L'entre-deux-guerres (1919-1939)

Après 4 ans d’occupation durant la Première Guerre mondiale, La Madeleine est libérée le 17 octobre 1918.

La paix retrouvée n’efface pas les difficultés de la population : de nombreuses destructions engendrées par le conflit et une pénurie de ressources.

Ces problématiques font de la gare le centre animé de la ville durant cette période, puisque c’est en son sein qu’arrivent les marchandises, alors déchargées par des prisonniers allemands. La Madeleine renoue cependant rapidement avec la prospérité. Impactées par les destructions allemandes, les industries textiles reprennent leur rythme de production d’avant-guerre.

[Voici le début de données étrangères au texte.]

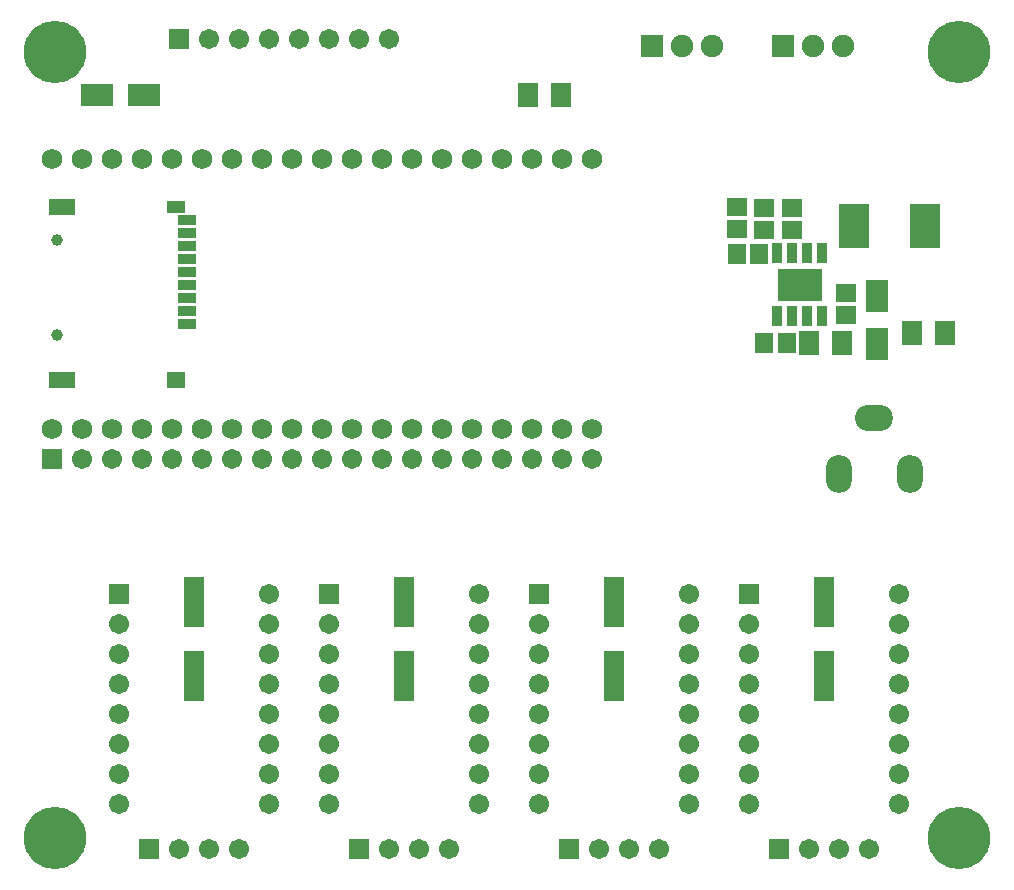
<source format=gbr>
G04 DipTrace 3.3.1.3*
G04 TopMask.gbr*
%MOIN*%
G04 #@! TF.FileFunction,Soldermask,Top*
G04 #@! TF.Part,Single*
%ADD51C,0.03937*%
%ADD60R,0.106457X0.074961*%
%ADD62C,0.068031*%
%ADD64R,0.14622X0.111181*%
%ADD66R,0.032047X0.071024*%
%ADD68C,0.067031*%
%ADD70R,0.067031X0.067031*%
%ADD72R,0.059213X0.067087*%
%ADD74C,0.208031*%
%ADD76R,0.100551X0.145827*%
%ADD78R,0.06315X0.039528*%
%ADD80R,0.06315X0.055276*%
%ADD82R,0.086772X0.055276*%
%ADD84R,0.059213X0.035591*%
%ADD86O,0.126142X0.086772*%
%ADD88O,0.086772X0.126142*%
%ADD90C,0.074961*%
%ADD92R,0.074961X0.074961*%
%ADD94C,0.067087*%
%ADD96R,0.067087X0.067087*%
%ADD98R,0.074961X0.106457*%
%ADD100R,0.071024X0.078898*%
%ADD102R,0.067087X0.059213*%
%ADD104R,0.071024X0.171417*%
%FSLAX26Y26*%
G04*
G70*
G90*
G75*
G01*
G04 TopMask*
%LPD*%
D104*
X993701Y1068701D3*
Y1316732D3*
X1693701Y1068701D3*
Y1316732D3*
X2393701Y1068701D3*
Y1316732D3*
D102*
X3167409Y2348255D3*
Y2273451D3*
D100*
X3154409Y2179255D3*
X3044173D3*
D102*
X2985409Y2556255D3*
Y2631058D3*
D100*
X3387430Y2212488D3*
X3497667D3*
D104*
X3093701Y1068701D3*
Y1316732D3*
D98*
X3271409Y2335255D3*
Y2177774D3*
D96*
X2943701Y493701D3*
D94*
X3043701D3*
X3143701D3*
X3243701D3*
D92*
X2518701Y3168701D3*
D90*
X2618701D3*
X2718701D3*
D96*
X943701Y3193701D3*
D94*
X1043701D3*
X1143701D3*
X1243701D3*
X1343701D3*
X1443701D3*
X1543701D3*
X1643701D3*
D96*
X843701Y493701D3*
D94*
X943701D3*
X1043701D3*
X1143701D3*
D96*
X518701Y1793701D3*
D94*
X618701D3*
X718701D3*
X818701D3*
X918701D3*
X1018701D3*
X1118701D3*
X1218701D3*
X1318701D3*
X1418701D3*
X1518701D3*
X1618701D3*
X1718701D3*
X1818701D3*
X1918701D3*
X2018701D3*
X2118701D3*
X2218701D3*
X2318701D3*
D92*
X2956201Y3168701D3*
D90*
X3056201D3*
X3156201D3*
D96*
X1543701Y493701D3*
D94*
X1643701D3*
X1743701D3*
X1843701D3*
D96*
X2243701D3*
D94*
X2343701D3*
X2443701D3*
X2543701D3*
D88*
X3143701Y1743701D3*
X3379921D3*
D86*
X3261811Y1928740D3*
D84*
X968701Y2243701D3*
Y2287008D3*
Y2330315D3*
Y2373622D3*
Y2416929D3*
Y2460236D3*
Y2503543D3*
Y2546850D3*
Y2590157D3*
D82*
X553346Y2055512D3*
D80*
X935236D3*
D78*
Y2633465D3*
D82*
X553346D3*
D51*
X537598Y2522835D3*
Y2207874D3*
D76*
X3193701Y2568701D3*
X3431890D3*
D74*
X531496Y531496D3*
X3543307D3*
Y3149606D3*
X531496D3*
D72*
X2894409Y2179255D3*
X2969213D3*
D102*
X2894409Y2556255D3*
Y2631058D3*
X2803409Y2634255D3*
Y2559451D3*
D72*
Y2478255D3*
X2878213D3*
D70*
X743701Y1343701D3*
D68*
Y1243701D3*
Y1143701D3*
Y1043701D3*
Y943701D3*
Y843701D3*
Y743701D3*
Y643701D3*
X1243701D3*
Y743701D3*
Y843701D3*
Y943701D3*
Y1043701D3*
Y1143701D3*
Y1243701D3*
Y1343701D3*
D70*
X1443701D3*
D68*
Y1243701D3*
Y1143701D3*
Y1043701D3*
Y943701D3*
Y843701D3*
Y743701D3*
Y643701D3*
X1943701D3*
Y743701D3*
Y843701D3*
Y943701D3*
Y1043701D3*
Y1143701D3*
Y1243701D3*
Y1343701D3*
D70*
X2143701D3*
D68*
Y1243701D3*
Y1143701D3*
Y1043701D3*
Y943701D3*
Y843701D3*
Y743701D3*
Y643701D3*
X2643701D3*
Y743701D3*
Y843701D3*
Y943701D3*
Y1043701D3*
Y1143701D3*
Y1243701D3*
Y1343701D3*
D66*
X3087462Y2481210D3*
X3037462D3*
X2987462D3*
X2937462D3*
Y2268612D3*
X2987462D3*
X3037462D3*
X3087462D3*
D64*
X3012462Y2374911D3*
D70*
X2843701Y1343701D3*
D68*
Y1243701D3*
Y1143701D3*
Y1043701D3*
Y943701D3*
Y843701D3*
Y743701D3*
Y643701D3*
X3343701D3*
Y743701D3*
Y843701D3*
Y943701D3*
Y1043701D3*
Y1143701D3*
Y1243701D3*
Y1343701D3*
D62*
X518701Y2793701D3*
X618701D3*
X718701D3*
X818701D3*
X918701D3*
X1018701D3*
X1118701D3*
X1218701D3*
X1318701D3*
X1418701D3*
X1518701D3*
X1618701D3*
X1718701D3*
X1818701D3*
X1918701D3*
X2018701D3*
X2118701D3*
X2218701D3*
X2318701D3*
X518701Y1893701D3*
X618701D3*
X718701D3*
X818701D3*
X918701D3*
X1018701D3*
X1118701D3*
X1218701D3*
X1318701D3*
X1418701D3*
X1518701D3*
X1618701D3*
X1718701D3*
X1818701D3*
X1918701D3*
X2018701D3*
X2118701D3*
X2218701D3*
X2318701D3*
D60*
X668701Y3006201D3*
X826181D3*
D100*
X2106201D3*
X2216437D3*
M02*

</source>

Du point de vue urbanistique, la reconstruction s’opère activement. Près de 400 habitations sont édifiées entre 1921 et 1923. Cette rapidité s’explique en partie par la fondation du «Foyer Madeleinois», par des chefs d’entreprises et des commerçants, dont le but était l’édification de maisons ouvrières.

L’entre-deux-guerres marque un tournant décisif dans le développement de la ville.

Des équipements et aménagements urbains encore présent de nos jours sont construits. Parmi eux, le stade Carpentier, le Monument aux Morts, les écoles Rostand et Kléber ou encore l’église Notre-Dame-de-Lourdes.

Cette période de paix se caractérise aussi par de nombreuses manifestations populaires. C’est à cette époque qu’apparaît le premier salon des artistes madeleinois. Une course cycliste a également lieu de manière annuelle sur le Grand Boulevard.